Devant la presse, le Président du Conseil Agriculture, Fernand Boden, a déclaré que ses homologues avaient félicité la Commission pour avoir pris « aussi rapidement » les mesures nécessaires, en exigeant des autorités américaines qu'elles certifient que leurs exportations vers l'UE ne contiennent pas de maïs Bt 10, ce maïs transgénique non autorisé commercialisé par erreur aux Etats-Unis ces dernières années. Le Conseil a aussi demandé à la Commission de « mener une réflexion approfondie » sur les moyens d'éviter qu'une telle situation ne se reproduise à l'avenir.

Markos Kyprianou, le Commissaire à la santé et à la protection des consommateurs, a noté que la Commission avait « rapidement » réagi, avec l'aide des Etats membres, dès qu'elle avait été informée de la présence sur le territoire de l'UE d'un maïs non autorisé. Il a aussi rappelé la décision prévoyant la mise en place de certificats « sans Bt10 » à établir par un laboratoire accrédité (laboratoire international GeneScan), en précisant que cette obligation de certificat est aujourd'hui limitée à deux produits destinés à l'alimentation animale (gluten de maïs et aux drêches de brasserie), mais que ces mesures pourraient être étendues en fonction des résultats des tests de détection du Bt10 enfin disponibles.

Lors du Conseil, l'Allemagne, appuyée par une majorité d'Etats membres - dont l'Autriche, la Suède, le Danemark, la France, l'Italie, la Pologne ou encore la Slovaquie et la Slovénie -, a demandé que la Commission établisse une banque de données en Europe rassemblant toutes les informations sur les OGM qui existent dans le monde (y compris ceux qui ne sont pas encore autorisés pour la mise sur le marché).

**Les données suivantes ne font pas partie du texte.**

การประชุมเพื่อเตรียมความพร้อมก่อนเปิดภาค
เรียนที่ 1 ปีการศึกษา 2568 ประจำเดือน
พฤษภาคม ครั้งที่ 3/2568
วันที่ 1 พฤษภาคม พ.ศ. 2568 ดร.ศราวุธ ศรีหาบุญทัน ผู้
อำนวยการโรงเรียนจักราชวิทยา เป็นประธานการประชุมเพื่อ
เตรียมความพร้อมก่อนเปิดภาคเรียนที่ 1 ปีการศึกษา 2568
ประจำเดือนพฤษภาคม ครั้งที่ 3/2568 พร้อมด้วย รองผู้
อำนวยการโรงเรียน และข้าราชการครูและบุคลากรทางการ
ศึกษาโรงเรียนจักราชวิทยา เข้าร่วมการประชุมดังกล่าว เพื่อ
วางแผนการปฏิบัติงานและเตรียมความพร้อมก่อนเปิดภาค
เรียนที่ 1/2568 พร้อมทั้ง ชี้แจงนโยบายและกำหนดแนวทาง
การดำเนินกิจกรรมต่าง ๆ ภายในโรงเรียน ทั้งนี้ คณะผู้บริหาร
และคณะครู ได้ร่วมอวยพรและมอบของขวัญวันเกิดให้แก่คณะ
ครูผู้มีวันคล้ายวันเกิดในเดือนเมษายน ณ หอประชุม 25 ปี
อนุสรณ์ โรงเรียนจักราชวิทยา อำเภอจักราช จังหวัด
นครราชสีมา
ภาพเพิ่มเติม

En réponse à cette demande, M. Kyprianou a indiqué que le Centre commun de recherche (CCR) « travaille maintenant à la constitution » d'une telle banque de données qui, a-t-il dit, devrait aider les Etats membres à effectuer les contrôles nécessaires pour détecter les produits importés contenant des OGM non autorisés. Lors de sa récente visite aux Etats-Unis, M. Kyprianou a justifié les mesures « équilibrées et proportionnées » prises au niveau communautaire. « Je crois pouvoir dire que mes homologues américains ont reconnu le bien-fondé de notre position », a-t-il affirmé. En outre, il a vanté outre-atlantique les mérites du système communautaire d'étiquetage et de tracabilité des OGM. Selon lui, « c'est une chose à laquelle les Américains devraient réfléchir également ». En répondant à la presse, M. Kyprianou a estimé que les échanges commerciaux entre l'UE et les Etats-Unis ne devraient pas être trop perturbés, « car nous avons une méthode de détection en place depuis hier ». « Cela dit, les produits américains contenant du Bt 10 ne pourront pas entrer sur le marché européen », a-t-il précisé.